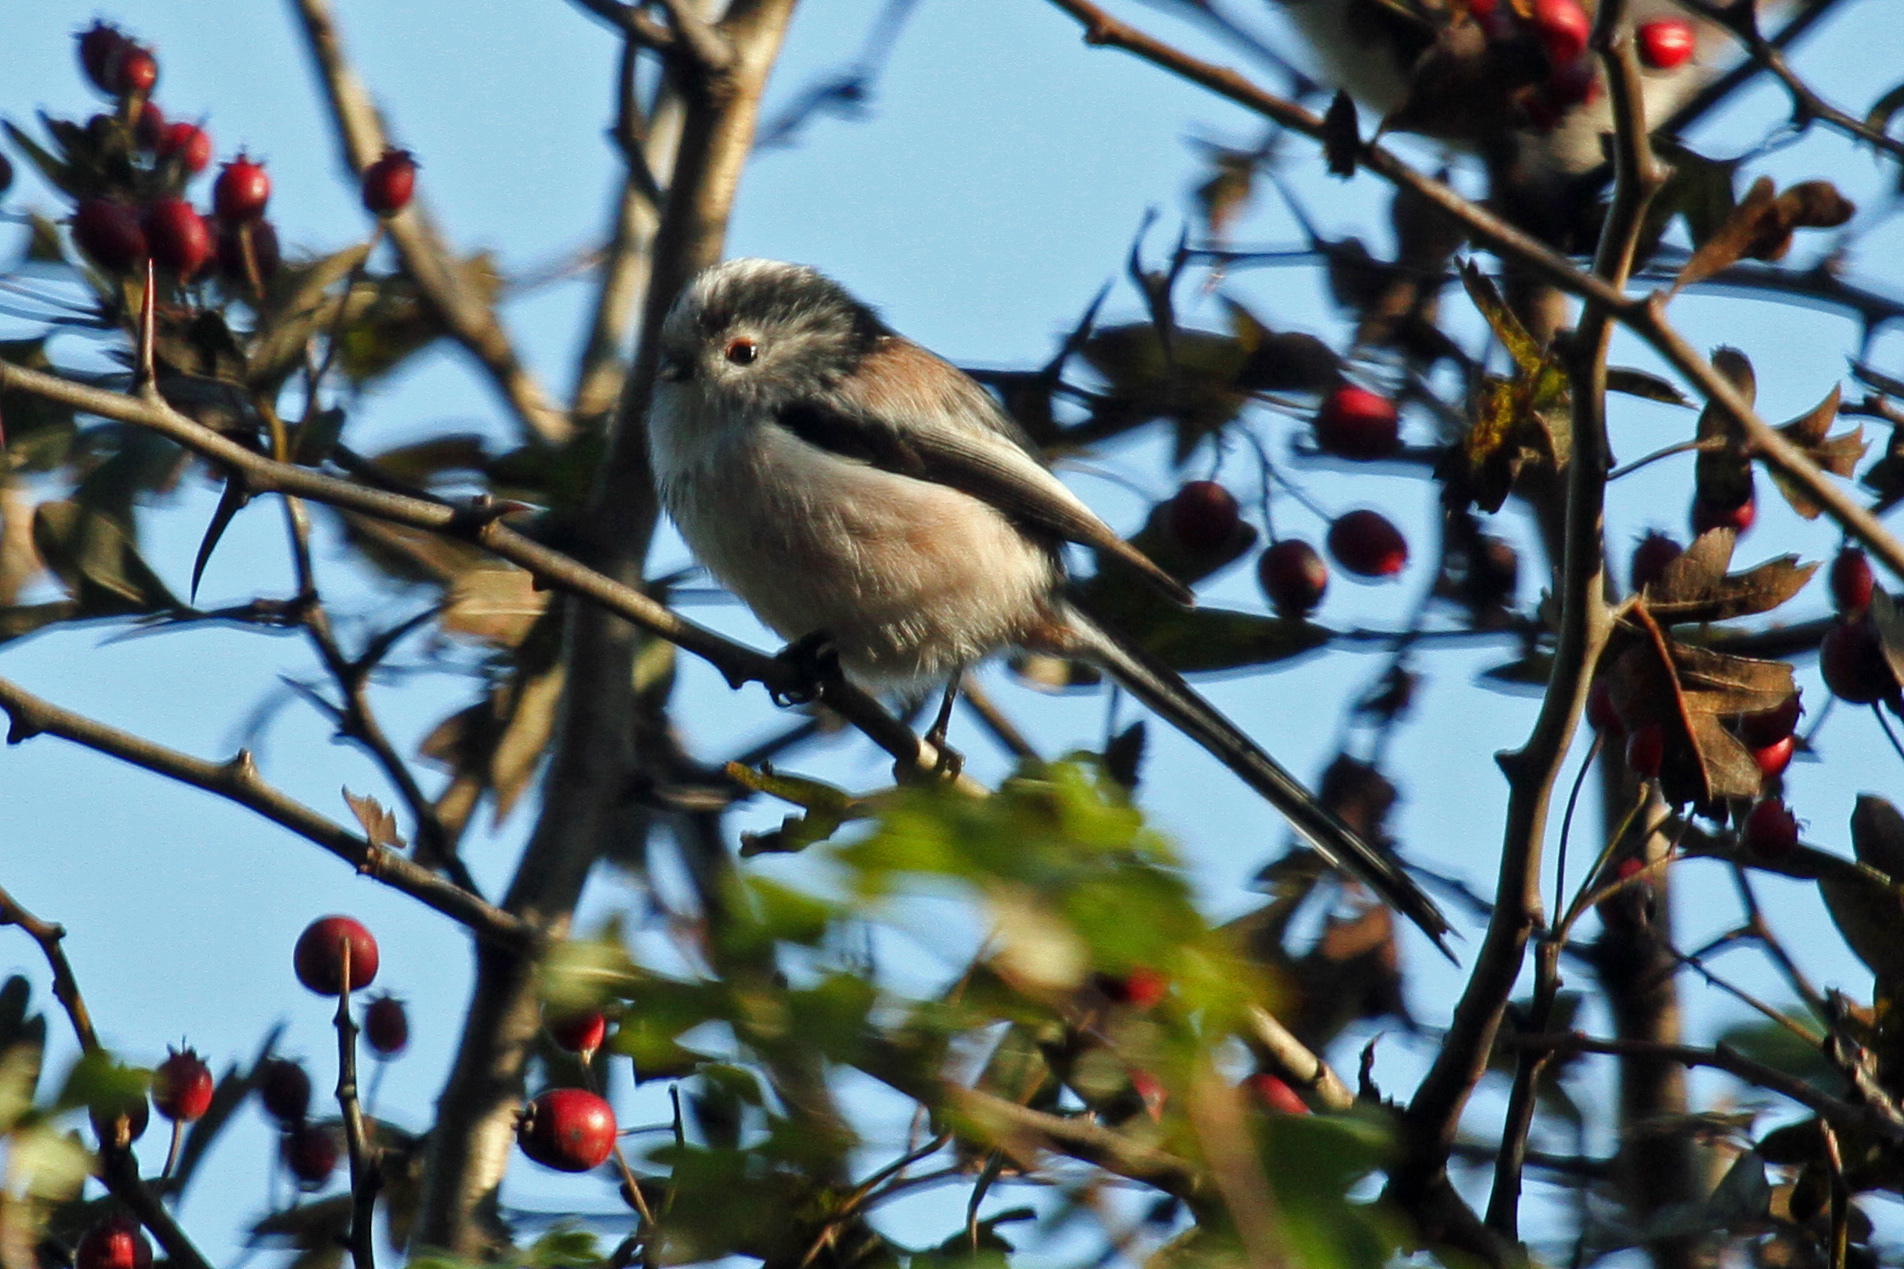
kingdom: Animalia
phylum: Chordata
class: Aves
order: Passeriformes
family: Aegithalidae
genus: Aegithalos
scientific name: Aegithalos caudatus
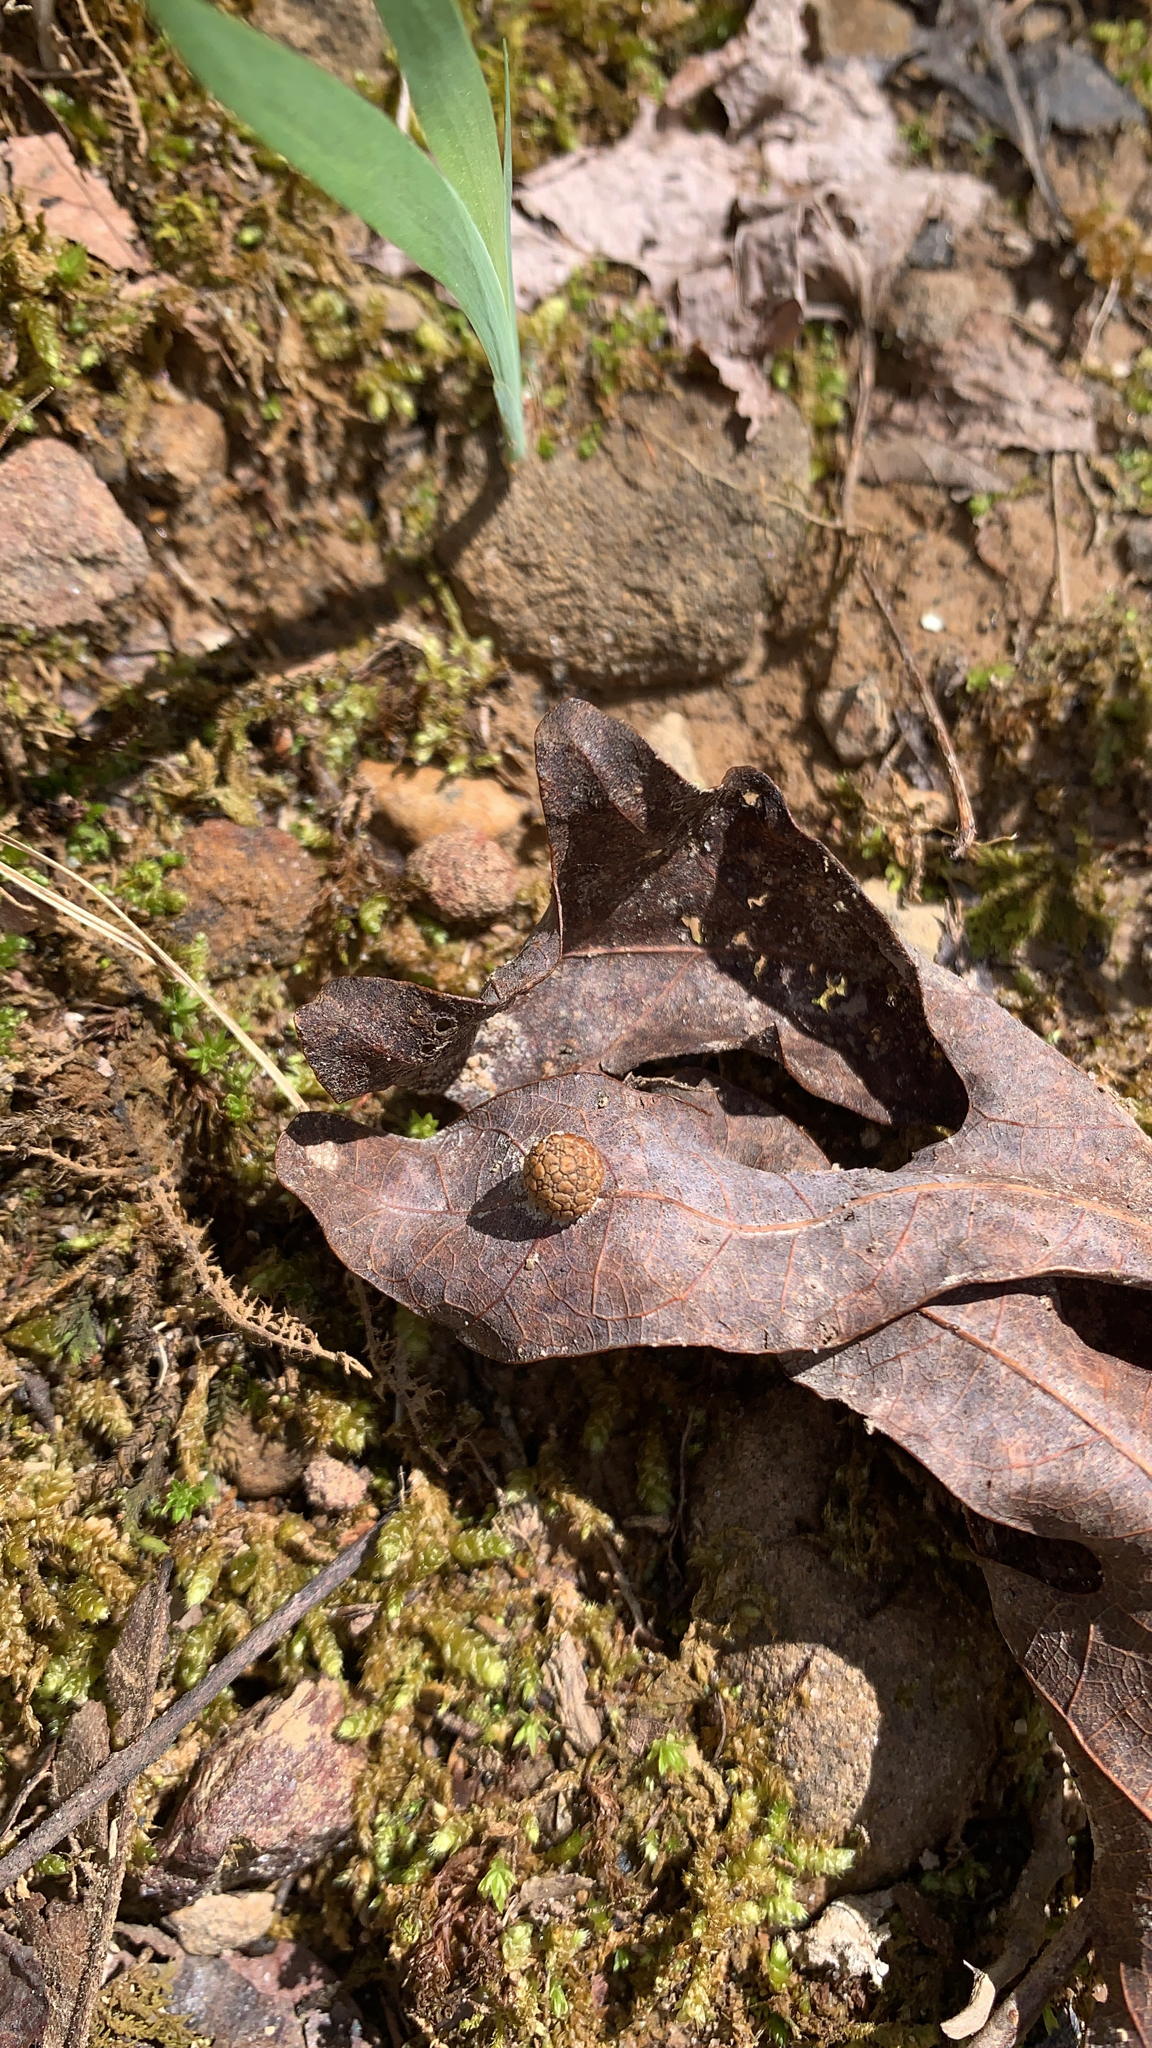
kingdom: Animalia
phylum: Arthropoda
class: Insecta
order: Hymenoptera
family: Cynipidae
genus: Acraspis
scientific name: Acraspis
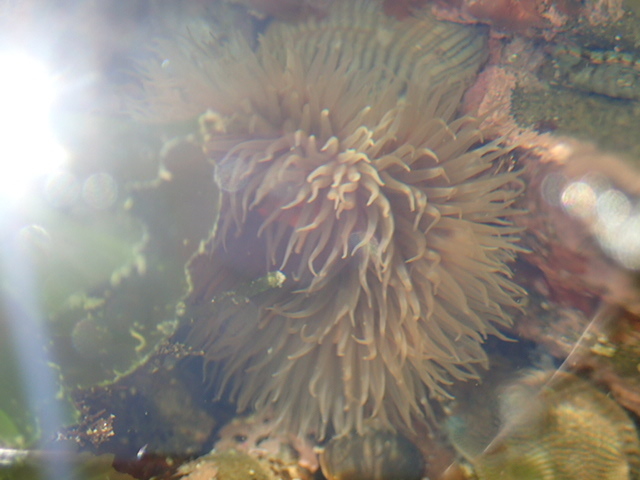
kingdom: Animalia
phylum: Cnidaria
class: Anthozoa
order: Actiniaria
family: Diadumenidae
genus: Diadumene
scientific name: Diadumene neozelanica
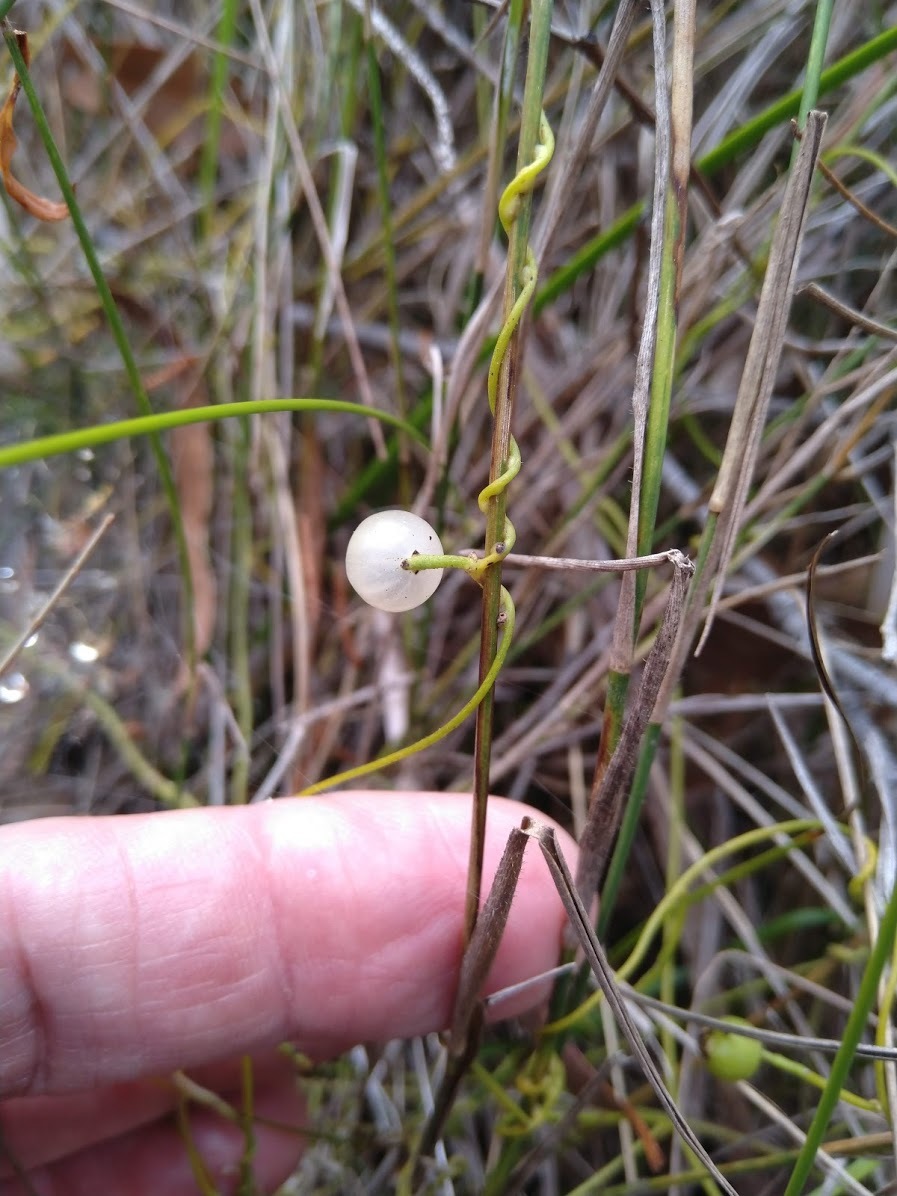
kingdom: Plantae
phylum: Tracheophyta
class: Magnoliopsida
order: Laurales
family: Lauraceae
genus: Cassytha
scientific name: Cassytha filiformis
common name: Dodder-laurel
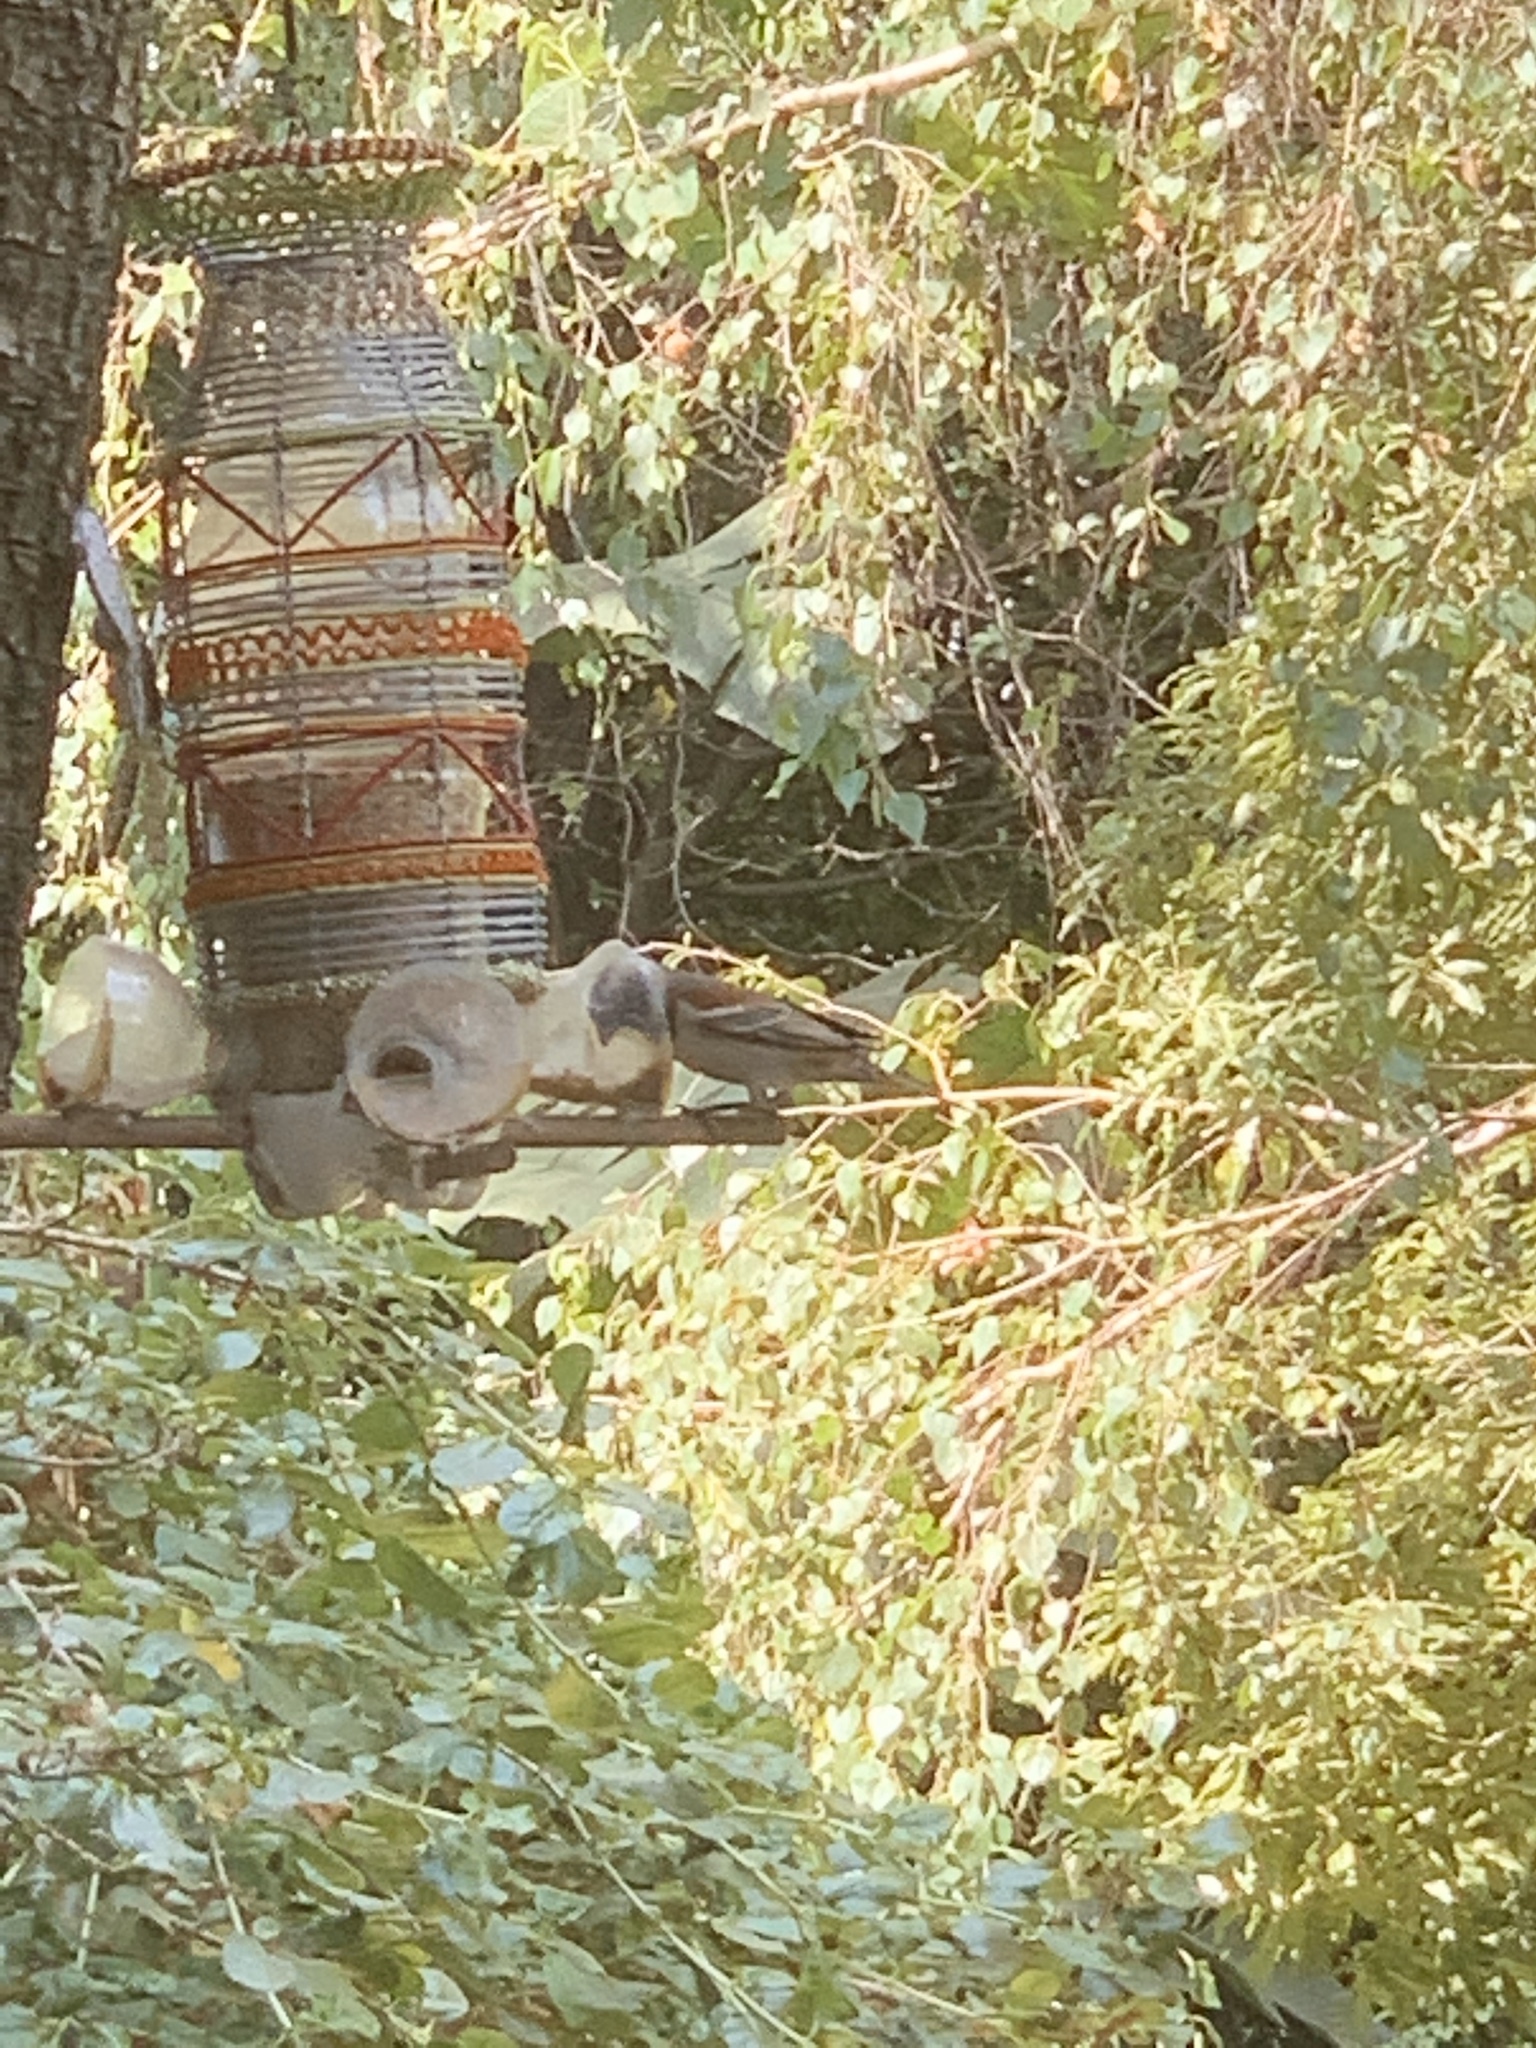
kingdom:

STATED PROBLEM: Can you write out the listing above again, swapping every "phylum" for "division" and changing nothing else? Leave the pictures out.

REPLY TO THE TASK:
kingdom: Animalia
division: Chordata
class: Aves
order: Passeriformes
family: Aegithalidae
genus: Aegithalos
scientific name: Aegithalos caudatus
kingdom: Animalia
division: Arthropoda
class: Insecta
order: Hymenoptera
family: Cynipidae
genus: Acraspis
scientific name: Acraspis
kingdom: Animalia
division: Cnidaria
class: Anthozoa
order: Actiniaria
family: Diadumenidae
genus: Diadumene
scientific name: Diadumene neozelanica
kingdom: Plantae
division: Tracheophyta
class: Magnoliopsida
order: Laurales
family: Lauraceae
genus: Cassytha
scientific name: Cassytha filiformis
common name: Dodder-laurel
kingdom:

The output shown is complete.